Copy every listing below line for line, with no change to any wording, spelling or punctuation.

=== EXERCISE DATA ===

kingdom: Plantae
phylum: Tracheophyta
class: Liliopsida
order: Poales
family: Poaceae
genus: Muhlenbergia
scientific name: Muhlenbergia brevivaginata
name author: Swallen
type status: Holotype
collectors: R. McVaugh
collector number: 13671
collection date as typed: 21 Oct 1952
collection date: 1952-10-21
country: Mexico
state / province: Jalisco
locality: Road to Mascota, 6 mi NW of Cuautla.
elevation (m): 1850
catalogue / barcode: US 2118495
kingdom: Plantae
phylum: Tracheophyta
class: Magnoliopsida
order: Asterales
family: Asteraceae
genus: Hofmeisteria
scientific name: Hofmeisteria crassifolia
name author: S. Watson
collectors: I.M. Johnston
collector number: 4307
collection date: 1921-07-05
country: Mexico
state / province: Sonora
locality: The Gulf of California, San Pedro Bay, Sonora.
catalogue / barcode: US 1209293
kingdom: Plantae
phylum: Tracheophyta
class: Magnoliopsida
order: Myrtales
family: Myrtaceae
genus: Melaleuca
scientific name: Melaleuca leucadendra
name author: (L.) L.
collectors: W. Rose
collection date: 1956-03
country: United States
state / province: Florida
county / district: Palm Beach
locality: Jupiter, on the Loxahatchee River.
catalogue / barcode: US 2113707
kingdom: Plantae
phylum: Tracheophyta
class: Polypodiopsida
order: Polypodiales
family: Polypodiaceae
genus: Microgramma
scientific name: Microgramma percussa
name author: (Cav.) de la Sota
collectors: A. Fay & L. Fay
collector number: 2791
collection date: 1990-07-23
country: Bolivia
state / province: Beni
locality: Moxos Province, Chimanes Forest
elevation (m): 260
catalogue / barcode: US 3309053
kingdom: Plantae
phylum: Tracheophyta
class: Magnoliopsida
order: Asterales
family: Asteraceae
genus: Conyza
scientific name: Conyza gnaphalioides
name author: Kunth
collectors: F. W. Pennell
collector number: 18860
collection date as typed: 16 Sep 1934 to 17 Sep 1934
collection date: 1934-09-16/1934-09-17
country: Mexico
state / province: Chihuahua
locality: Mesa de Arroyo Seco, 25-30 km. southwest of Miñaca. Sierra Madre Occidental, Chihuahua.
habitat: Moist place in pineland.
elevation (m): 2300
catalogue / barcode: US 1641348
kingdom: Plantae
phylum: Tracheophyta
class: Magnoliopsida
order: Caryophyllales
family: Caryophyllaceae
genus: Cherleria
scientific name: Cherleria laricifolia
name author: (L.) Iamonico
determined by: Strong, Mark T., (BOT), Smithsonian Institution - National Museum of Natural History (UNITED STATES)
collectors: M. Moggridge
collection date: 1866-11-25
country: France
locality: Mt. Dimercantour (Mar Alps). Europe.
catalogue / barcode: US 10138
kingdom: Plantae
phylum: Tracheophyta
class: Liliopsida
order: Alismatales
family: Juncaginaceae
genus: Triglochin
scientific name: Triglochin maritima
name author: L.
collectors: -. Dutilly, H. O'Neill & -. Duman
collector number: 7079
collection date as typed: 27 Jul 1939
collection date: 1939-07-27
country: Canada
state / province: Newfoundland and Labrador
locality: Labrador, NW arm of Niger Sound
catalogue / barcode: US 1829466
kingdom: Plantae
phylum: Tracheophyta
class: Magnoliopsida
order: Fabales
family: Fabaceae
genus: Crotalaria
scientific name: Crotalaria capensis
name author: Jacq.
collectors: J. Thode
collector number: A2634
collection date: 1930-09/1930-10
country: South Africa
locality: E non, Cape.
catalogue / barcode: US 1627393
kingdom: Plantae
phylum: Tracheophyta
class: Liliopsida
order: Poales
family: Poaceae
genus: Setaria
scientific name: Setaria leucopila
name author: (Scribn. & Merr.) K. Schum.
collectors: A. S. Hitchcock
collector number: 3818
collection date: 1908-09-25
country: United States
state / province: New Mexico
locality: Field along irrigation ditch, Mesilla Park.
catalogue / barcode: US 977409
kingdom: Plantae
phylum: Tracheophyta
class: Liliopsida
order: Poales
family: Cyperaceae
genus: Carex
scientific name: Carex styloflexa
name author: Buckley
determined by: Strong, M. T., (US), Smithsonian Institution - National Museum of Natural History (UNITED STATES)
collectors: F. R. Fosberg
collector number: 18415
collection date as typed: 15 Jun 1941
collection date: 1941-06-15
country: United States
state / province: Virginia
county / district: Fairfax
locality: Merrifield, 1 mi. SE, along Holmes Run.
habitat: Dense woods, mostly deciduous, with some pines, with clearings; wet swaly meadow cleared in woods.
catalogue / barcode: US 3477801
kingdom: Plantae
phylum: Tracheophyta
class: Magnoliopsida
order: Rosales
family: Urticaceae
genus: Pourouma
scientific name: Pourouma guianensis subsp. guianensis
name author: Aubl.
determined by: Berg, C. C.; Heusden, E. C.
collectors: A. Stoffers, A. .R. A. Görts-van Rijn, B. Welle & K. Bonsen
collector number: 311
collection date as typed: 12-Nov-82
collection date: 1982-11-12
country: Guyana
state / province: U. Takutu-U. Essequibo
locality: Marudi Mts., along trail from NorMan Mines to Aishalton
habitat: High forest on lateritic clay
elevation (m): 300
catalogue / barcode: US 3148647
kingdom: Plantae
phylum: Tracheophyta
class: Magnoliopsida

===

- [TASK RESPONSE]
kingdom: Plantae
phylum: Tracheophyta
class: Liliopsida
order: Poales
family: Poaceae
genus: Muhlenbergia
scientific name: Muhlenbergia brevivaginata
name author: Swallen
type status: Holotype
collectors: R. McVaugh
collector number: 13671
collection date as typed: 21 Oct 1952
collection date: 1952-10-21
country: Mexico
state / province: Jalisco
locality: Road to Mascota, 6 mi NW of Cuautla.
elevation (m): 1850
catalogue / barcode: US 2118495
kingdom: Plantae
phylum: Tracheophyta
class: Magnoliopsida
order: Asterales
family: Asteraceae
genus: Hofmeisteria
scientific name: Hofmeisteria crassifolia
name author: S. Watson
collectors: I.M. Johnston
collector number: 4307
collection date: 1921-07-05
country: Mexico
state / province: Sonora
locality: The Gulf of California, San Pedro Bay, Sonora.
catalogue / barcode: US 1209293
kingdom: Plantae
phylum: Tracheophyta
class: Magnoliopsida
order: Myrtales
family: Myrtaceae
genus: Melaleuca
scientific name: Melaleuca leucadendra
name author: (L.) L.
collectors: W. Rose
collection date: 1956-03
country: United States
state / province: Florida
county / district: Palm Beach
locality: Jupiter, on the Loxahatchee River.
catalogue / barcode: US 2113707
kingdom: Plantae
phylum: Tracheophyta
class: Polypodiopsida
order: Polypodiales
family: Polypodiaceae
genus: Microgramma
scientific name: Microgramma percussa
name author: (Cav.) de la Sota
collectors: A. Fay & L. Fay
collector number: 2791
collection date: 1990-07-23
country: Bolivia
state / province: Beni
locality: Moxos Province, Chimanes Forest
elevation (m): 260
catalogue / barcode: US 3309053
kingdom: Plantae
phylum: Tracheophyta
class: Magnoliopsida
order: Asterales
family: Asteraceae
genus: Conyza
scientific name: Conyza gnaphalioides
name author: Kunth
collectors: F. W. Pennell
collector number: 18860
collection date as typed: 16 Sep 1934 to 17 Sep 1934
collection date: 1934-09-16/1934-09-17
country: Mexico
state / province: Chihuahua
locality: Mesa de Arroyo Seco, 25-30 km. southwest of Miñaca. Sierra Madre Occidental, Chihuahua.
habitat: Moist place in pineland.
elevation (m): 2300
catalogue / barcode: US 1641348
kingdom: Plantae
phylum: Tracheophyta
class: Magnoliopsida
order: Caryophyllales
family: Caryophyllaceae
genus: Cherleria
scientific name: Cherleria laricifolia
name author: (L.) Iamonico
determined by: Strong, Mark T., (BOT), Smithsonian Institution - National Museum of Natural History (UNITED STATES)
collectors: M. Moggridge
collection date: 1866-11-25
country: France
locality: Mt. Dimercantour (Mar Alps). Europe.
catalogue / barcode: US 10138
kingdom: Plantae
phylum: Tracheophyta
class: Liliopsida
order: Alismatales
family: Juncaginaceae
genus: Triglochin
scientific name: Triglochin maritima
name author: L.
collectors: -. Dutilly, H. O'Neill & -. Duman
collector number: 7079
collection date as typed: 27 Jul 1939
collection date: 1939-07-27
country: Canada
state / province: Newfoundland and Labrador
locality: Labrador, NW arm of Niger Sound
catalogue / barcode: US 1829466
kingdom: Plantae
phylum: Tracheophyta
class: Magnoliopsida
order: Fabales
family: Fabaceae
genus: Crotalaria
scientific name: Crotalaria capensis
name author: Jacq.
collectors: J. Thode
collector number: A2634
collection date: 1930-09/1930-10
country: South Africa
locality: E non, Cape.
catalogue / barcode: US 1627393
kingdom: Plantae
phylum: Tracheophyta
class: Liliopsida
order: Poales
family: Poaceae
genus: Setaria
scientific name: Setaria leucopila
name author: (Scribn. & Merr.) K. Schum.
collectors: A. S. Hitchcock
collector number: 3818
collection date: 1908-09-25
country: United States
state / province: New Mexico
locality: Field along irrigation ditch, Mesilla Park.
catalogue / barcode: US 977409
kingdom: Plantae
phylum: Tracheophyta
class: Liliopsida
order: Poales
family: Cyperaceae
genus: Carex
scientific name: Carex styloflexa
name author: Buckley
determined by: Strong, M. T., (US), Smithsonian Institution - National Museum of Natural History (UNITED STATES)
collectors: F. R. Fosberg
collector number: 18415
collection date as typed: 15 Jun 1941
collection date: 1941-06-15
country: United States
state / province: Virginia
county / district: Fairfax
locality: Merrifield, 1 mi. SE, along Holmes Run.
habitat: Dense woods, mostly deciduous, with some pines, with clearings; wet swaly meadow cleared in woods.
catalogue / barcode: US 3477801
kingdom: Plantae
phylum: Tracheophyta
class: Magnoliopsida
order: Rosales
family: Urticaceae
genus: Pourouma
scientific name: Pourouma guianensis subsp. guianensis
name author: Aubl.
determined by: Berg, C. C.; Heusden, E. C.
collectors: A. Stoffers, A. .R. A. Görts-van Rijn, B. Welle & K. Bonsen
collector number: 311
collection date as typed: 12-Nov-82
collection date: 1982-11-12
country: Guyana
state / province: U. Takutu-U. Essequibo
locality: Marudi Mts., along trail from NorMan Mines to Aishalton
habitat: High forest on lateritic clay
elevation (m): 300
catalogue / barcode: US 3148647
kingdom: Plantae
phylum: Tracheophyta
class: Magnoliopsida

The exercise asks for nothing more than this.